The Israeli Democracy Index 2015 released Tuesday by the Israeli Democracy Institute (IDI) revealed, among other things, the deepening divide between Israel's Jewish and Arab citizens.
The Index, delivered to President Reuven Rivlin by the IDI's President, Yohanan Plesner, was based on a sample of 1,019 respondents.
The peak of social tension - between Jews and Arabs
Forty-seven percent said that the most powerful tension in Israeli society is that between Jews and Arabs; in second place is the tension between the Left and the Right, with 18 percent choosing this as the biggest conflict. Forty-two percent of Jews believe that most Israeli Arabs have not accepted Israel's existence and support its elimination.
Meanwhile, 37.5 percent of Jews argued that the government should encourage Arab emigration from Israel. Moreover, 60 percent of Jews favor revoking the voting rights of those who don't declare their loyalty to Israel as a Jewish state and serve in the IDF or do national service.
Fifty-four percent of Jews support the equitable allocation of budgets to Arab communities. In addition, 78 percent of Jews say that it doesn't matter whether they receive treatment from a Jewish or an Arab doctor (the Arab public figure stands at 91 percent). On the other hand, 67 percent of Arabs do not feel part of Israel and its problems.
Seventy-six percent of Arabs think that they can feel an integral part of the Palestinian people while being loyal citizens of Israel, while 55.5 percent of Jews do not believe this is possible.

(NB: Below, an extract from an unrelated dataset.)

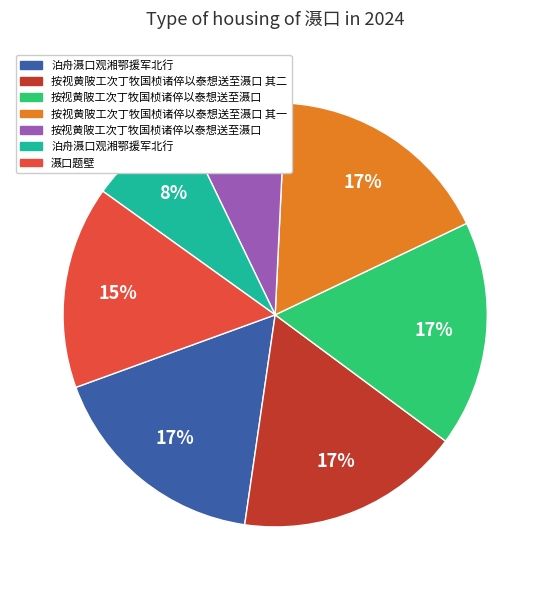

Count the number of slices in the pie.

7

Eighty-five percent of Arabs would like to see Arab parties joining the government, while only 35 percent of Jews support it. In the same vein, 73.5 percent of Jews think that critical state decisions on peace and security should be made by a Jewish majority.
On the subject of mixed marriages, an almost equal percentage of Jews and Arabs expressed strong opposition - saying that they support the activities of organizations such as Lehava that use violent, even illegal means to prevent intermarriage. Thirty-seven percent of Jews were in favor of such actions, as were 39 percent of Arabs.
Don't want an Arab neighbor
Results suggested that Israeli society is ambivalent regarding living next to people from different populations or those with disabilities. Of those surveyed, 43.5 percent would not agree to have foreign workers as neighbors and 30 percent were unwilling to have rehabilitating mental patients as neighbors.
Twenty-four percent would not want to live near the ultra-Orthodox and 22 percent would not want to live near a same-sex couple. Regarding Jewish-Arab relations the situation is also not encouraging: 36 percent of Jews would not want to live next door to Arabs, and the same percentage of Arabs would not want to live next door to Jews.
Trust in institutions
The IDF enjoyed the highest level of trust among the Jewish public, with a 93.4 percent vote of confidence. Among Arabs, Israel's healthcare management organizations won the biggest vote - 82.2 percent said they have faith in HMOs.
However, a significant proportion of the Israeli public believes that government corruption is common: 45.4 percent of Jews think the government is corrupt, as do 60.8 percent of Arabs. Consequently, only 36.2 percent of Israelis trust the government.
A Jewish or democratic state?
Jewish citizens are almost evenly split over what they consider the most important defining aspect of the state: 36.5 percent said that defining the state as Jewish was most important, while 35.5 percent said that defining it as democratic was most important. Twenty-seven percent said that the two definitions were equally important.
Also on the subject of democracy, the majority of the public - 56 percent - is opposed to the Supreme Court being stripped of its authority to overturn laws passed by the Knesset.
Regarding freedom of expression, 70.4 percent of Israelis (69.2 percent of Jews and 76.2 percent of Arabs) were opposed to the idea of Israelis being legally prohibited from criticizing the state in public. However, 59.1 percent of the Jewish public think the state should be allowed to monitor what citizens post online in the interests of national security.
Eighty-four percent of those surveyed, Arabs and Jews alike, would prefer to stay in the country even if they receive citizenship for the US or any other Western country. And 75 percent of respondents (65 percent among Arabs) think their personal situation is good.
Professor Tamar Hermann, academic director of IDI’s Guttman Center for Surveys, said that "what we found from the research is that Israel appears more democratic than it actually is."
President Reuven Rivlin stated that "the strength of the people of Israel, the existence of Israeli democracy, is not inherent. It is on us to forever strengthen it, to continue to strive for true democracy in Israel. … Even in these difficult days, it is forbidden for us to forget that the war at home will only pass when we struggle with how to live together, continue to dialogue, and to defend the arc of trust and ideas."